Levertov’s recognition that form and language tend to allegorize imagery coincided with her commitment to religion and myth. For Levertov, the primary task of poetry was to voice the myth of natural landscape and the quotidian by asserting the strangeness, the otherness, of the familiar: “The cow’s breath / not forgotten in the mist, in the / words.” She described this process of language-discovery—one that actively engages the reader in the making of myth—in the brief ars poetica that opens her 1961 collection, The Jacob’s Ladder.

To the Reader

As you read, a white bear leisurely
pees, dyeing the snow
saffron,

and as you read, many gods
lie among lianas; eyes obsidian
are watching the generations of leaves,

and as you read
the sea is turning its dark pages,
turning
its dark pages.

This little poem responds to the unvoiced question “What happens when we read?” Rather than give a direct answer, it offers a group of mysterious images and directs us toward the source of myth and the process of forging it from nature. The white bear that “leisurely / pees” may seem a vaguely satiric figure of the writer, who inscribes the white absence (the blank page) with the effluvia of the mind. But it is also a fairy-tale figure rendered in actual terms, as a mysterious white animal (white animals are usually magical) with physiological verisimilitude. This illustrates what Richard Pevear, reviewing Footprints, calls “a natural piety that tends toward animism,” and suggests that for Levertov the natural world is not entirely objective but caught up with our inner lives.
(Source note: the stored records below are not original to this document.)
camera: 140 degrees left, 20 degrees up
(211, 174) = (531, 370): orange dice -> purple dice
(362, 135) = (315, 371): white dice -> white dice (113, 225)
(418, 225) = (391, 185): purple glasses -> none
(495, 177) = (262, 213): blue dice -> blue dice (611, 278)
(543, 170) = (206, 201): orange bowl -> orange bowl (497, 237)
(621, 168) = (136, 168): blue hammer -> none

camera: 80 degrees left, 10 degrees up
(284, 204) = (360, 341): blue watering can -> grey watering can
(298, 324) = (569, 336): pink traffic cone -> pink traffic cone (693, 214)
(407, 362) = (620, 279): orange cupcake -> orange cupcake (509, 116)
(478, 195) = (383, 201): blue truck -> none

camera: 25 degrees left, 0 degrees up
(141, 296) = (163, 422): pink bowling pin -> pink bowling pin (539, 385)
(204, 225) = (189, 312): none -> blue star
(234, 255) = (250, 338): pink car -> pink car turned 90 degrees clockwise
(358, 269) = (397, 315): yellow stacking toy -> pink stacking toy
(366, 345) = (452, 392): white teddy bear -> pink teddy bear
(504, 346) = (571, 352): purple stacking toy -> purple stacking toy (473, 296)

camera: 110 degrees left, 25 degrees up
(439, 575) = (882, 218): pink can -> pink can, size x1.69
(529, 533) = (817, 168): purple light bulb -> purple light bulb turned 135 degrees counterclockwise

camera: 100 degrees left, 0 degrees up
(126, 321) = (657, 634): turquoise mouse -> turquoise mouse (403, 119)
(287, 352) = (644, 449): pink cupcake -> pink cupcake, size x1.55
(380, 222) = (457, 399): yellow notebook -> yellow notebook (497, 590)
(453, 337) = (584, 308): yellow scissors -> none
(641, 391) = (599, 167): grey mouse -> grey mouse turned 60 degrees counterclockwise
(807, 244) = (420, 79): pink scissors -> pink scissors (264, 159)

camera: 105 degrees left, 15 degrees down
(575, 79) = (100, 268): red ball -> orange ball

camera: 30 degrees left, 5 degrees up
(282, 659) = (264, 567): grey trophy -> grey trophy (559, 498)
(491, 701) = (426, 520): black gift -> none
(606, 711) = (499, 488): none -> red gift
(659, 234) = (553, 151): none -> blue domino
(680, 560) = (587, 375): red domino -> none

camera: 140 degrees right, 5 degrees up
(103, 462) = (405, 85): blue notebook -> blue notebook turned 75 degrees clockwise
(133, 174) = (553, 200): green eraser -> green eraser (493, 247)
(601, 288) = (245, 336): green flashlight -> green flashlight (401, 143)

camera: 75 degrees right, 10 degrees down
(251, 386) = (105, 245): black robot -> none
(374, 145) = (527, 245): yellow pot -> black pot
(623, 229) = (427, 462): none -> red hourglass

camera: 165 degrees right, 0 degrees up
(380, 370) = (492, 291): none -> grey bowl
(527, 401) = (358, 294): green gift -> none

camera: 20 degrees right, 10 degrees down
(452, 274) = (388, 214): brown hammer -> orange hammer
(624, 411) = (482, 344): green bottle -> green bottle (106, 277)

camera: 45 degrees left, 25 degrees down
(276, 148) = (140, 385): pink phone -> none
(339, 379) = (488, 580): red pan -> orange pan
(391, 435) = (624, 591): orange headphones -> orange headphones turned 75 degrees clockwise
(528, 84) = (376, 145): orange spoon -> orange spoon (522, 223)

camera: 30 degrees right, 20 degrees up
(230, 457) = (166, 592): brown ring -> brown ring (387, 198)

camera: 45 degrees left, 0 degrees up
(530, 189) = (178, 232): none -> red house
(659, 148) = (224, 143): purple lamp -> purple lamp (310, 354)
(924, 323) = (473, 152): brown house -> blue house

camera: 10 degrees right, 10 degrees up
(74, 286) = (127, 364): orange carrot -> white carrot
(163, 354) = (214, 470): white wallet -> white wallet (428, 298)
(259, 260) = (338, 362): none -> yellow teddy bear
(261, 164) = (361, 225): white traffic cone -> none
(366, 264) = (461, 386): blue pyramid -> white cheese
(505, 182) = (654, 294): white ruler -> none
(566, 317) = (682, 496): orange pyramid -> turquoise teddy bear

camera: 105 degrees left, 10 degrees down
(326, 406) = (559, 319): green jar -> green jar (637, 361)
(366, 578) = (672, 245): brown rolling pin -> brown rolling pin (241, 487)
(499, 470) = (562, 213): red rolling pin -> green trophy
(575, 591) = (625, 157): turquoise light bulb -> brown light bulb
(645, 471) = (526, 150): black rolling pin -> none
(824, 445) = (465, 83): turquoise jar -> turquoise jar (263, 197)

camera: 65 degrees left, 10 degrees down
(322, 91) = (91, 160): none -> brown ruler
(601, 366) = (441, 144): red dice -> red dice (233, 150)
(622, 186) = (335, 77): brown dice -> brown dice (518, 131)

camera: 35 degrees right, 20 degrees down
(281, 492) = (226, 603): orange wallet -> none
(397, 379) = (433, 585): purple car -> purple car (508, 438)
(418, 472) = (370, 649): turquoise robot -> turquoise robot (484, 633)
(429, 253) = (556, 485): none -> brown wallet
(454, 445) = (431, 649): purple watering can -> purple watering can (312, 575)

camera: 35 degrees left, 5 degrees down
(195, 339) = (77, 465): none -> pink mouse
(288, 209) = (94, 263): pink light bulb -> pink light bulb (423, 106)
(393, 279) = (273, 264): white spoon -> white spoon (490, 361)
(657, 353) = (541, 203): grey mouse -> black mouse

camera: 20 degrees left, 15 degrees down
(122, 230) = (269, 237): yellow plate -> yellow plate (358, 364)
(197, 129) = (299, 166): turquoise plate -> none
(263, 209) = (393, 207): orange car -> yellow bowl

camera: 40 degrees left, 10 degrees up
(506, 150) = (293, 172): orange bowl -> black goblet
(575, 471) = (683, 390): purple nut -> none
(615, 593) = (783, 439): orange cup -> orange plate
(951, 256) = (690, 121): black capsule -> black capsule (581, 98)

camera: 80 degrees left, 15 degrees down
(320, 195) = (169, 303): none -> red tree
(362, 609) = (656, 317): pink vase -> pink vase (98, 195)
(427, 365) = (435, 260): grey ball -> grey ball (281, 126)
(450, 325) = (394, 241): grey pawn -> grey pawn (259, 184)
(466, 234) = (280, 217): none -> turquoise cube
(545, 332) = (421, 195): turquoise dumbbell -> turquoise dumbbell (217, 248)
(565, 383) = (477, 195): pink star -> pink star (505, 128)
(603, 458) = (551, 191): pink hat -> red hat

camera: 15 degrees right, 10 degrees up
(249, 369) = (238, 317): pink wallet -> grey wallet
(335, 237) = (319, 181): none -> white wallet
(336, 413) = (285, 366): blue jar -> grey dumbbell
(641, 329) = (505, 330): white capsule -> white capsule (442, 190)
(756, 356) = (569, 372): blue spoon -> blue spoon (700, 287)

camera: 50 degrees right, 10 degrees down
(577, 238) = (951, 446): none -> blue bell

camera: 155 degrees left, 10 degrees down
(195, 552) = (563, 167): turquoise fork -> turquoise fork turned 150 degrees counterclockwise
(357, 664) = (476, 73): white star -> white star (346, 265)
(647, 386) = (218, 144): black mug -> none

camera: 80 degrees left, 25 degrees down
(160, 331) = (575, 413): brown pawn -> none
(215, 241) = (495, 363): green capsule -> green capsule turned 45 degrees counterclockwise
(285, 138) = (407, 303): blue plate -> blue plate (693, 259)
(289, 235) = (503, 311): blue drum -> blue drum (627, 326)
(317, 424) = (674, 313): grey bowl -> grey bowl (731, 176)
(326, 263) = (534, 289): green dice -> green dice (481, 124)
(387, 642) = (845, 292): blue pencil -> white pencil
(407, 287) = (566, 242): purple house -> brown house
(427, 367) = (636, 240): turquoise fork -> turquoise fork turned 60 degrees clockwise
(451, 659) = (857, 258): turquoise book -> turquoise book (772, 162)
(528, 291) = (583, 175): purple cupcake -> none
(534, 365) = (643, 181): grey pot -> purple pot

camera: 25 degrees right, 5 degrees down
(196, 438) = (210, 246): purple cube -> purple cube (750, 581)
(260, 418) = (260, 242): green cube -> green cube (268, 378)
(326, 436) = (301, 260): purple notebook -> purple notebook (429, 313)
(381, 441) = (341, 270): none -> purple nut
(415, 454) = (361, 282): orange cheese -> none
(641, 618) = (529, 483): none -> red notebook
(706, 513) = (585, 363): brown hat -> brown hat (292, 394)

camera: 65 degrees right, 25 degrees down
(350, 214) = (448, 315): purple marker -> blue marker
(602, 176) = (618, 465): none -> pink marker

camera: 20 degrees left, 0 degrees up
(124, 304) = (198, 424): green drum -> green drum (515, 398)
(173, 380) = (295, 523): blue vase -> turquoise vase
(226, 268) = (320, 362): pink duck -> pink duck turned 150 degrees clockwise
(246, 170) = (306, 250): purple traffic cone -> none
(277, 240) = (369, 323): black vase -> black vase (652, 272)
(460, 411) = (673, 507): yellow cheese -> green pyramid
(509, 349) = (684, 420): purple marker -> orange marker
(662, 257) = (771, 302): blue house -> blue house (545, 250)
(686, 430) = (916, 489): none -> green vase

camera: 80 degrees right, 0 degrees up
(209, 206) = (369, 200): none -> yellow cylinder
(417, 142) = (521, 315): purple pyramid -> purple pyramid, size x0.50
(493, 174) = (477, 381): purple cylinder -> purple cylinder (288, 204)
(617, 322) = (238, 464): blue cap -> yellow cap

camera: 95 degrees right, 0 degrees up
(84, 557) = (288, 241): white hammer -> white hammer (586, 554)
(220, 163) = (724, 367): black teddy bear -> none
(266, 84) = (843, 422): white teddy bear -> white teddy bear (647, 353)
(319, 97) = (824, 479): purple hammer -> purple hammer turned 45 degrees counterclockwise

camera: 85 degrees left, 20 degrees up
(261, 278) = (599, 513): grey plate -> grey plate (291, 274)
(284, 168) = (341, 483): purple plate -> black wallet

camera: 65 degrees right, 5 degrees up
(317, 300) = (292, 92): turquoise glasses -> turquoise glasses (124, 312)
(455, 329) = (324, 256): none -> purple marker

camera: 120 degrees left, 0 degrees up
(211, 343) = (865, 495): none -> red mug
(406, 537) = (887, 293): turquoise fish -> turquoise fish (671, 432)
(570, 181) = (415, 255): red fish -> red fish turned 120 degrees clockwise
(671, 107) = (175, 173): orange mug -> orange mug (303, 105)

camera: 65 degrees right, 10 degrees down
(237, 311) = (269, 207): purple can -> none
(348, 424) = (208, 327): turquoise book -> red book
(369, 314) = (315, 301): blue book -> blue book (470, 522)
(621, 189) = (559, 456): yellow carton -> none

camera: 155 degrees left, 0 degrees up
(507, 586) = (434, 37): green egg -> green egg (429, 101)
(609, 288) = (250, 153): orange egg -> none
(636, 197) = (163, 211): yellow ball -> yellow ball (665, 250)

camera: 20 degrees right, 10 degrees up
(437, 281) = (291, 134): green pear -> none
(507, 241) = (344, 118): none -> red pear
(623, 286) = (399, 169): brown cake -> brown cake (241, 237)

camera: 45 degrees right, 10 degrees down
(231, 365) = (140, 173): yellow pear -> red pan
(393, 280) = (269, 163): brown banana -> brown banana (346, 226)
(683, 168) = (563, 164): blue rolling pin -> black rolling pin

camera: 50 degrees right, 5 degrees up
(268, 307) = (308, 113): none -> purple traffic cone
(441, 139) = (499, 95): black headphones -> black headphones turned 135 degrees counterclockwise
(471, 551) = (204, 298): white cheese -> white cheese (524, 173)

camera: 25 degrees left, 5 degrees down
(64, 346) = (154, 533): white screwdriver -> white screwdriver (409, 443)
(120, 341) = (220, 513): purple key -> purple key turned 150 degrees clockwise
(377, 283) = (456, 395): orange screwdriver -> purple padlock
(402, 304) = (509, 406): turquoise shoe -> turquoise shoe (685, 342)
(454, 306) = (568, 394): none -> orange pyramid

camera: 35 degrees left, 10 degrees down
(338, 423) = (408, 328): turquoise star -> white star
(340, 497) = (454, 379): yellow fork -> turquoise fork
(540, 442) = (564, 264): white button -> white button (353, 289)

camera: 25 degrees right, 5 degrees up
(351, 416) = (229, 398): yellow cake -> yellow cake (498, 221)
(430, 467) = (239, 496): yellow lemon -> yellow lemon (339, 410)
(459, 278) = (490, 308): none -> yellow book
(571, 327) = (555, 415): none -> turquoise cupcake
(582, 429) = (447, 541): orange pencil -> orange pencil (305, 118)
Levertov’s stance in this poem links her to other nature poets in the Anglo-American tradition like Wordsworth and Gary Snyder. But her religious imperative lends the work a flavor of its own. One of her frequently anthologized poems embodies this collision between naturalism and religion by invoking the Jonah story as a critique of the basic human relationship:

The Ache of Marriage

The ache of marriage:

thigh and tongue, beloved,
are heavy with it,
it throbs in the teeth

We look for communion
and are turned away, beloved,
each and each

It is leviathan and we
in its belly
looking for joy, some joy
not to be known outside it

two by two in the ark of
the ache of it.

The concentration and brevity of this poem and its delicate rhythms exemplify Levertov’s work at its best. Out of the thousand-plus pages in this handsome but unwieldy volume, perhaps a hundred offer poems with this limpid elegance. Much of the rest will fade, either because in the Vietnam era it became too astringent and shrill, or because it became too comfortable with a received rather than fully internalized language. Levertov well understood where the strengths of her poetry lay, but her aesthetic vision was demanding and difficult to fulfill. Eavan Boland’s brief introduction is uncritical, but the afterword by the editors, Paul A. Lacey and Anne Dewey, points to some critical issues that need further exploration.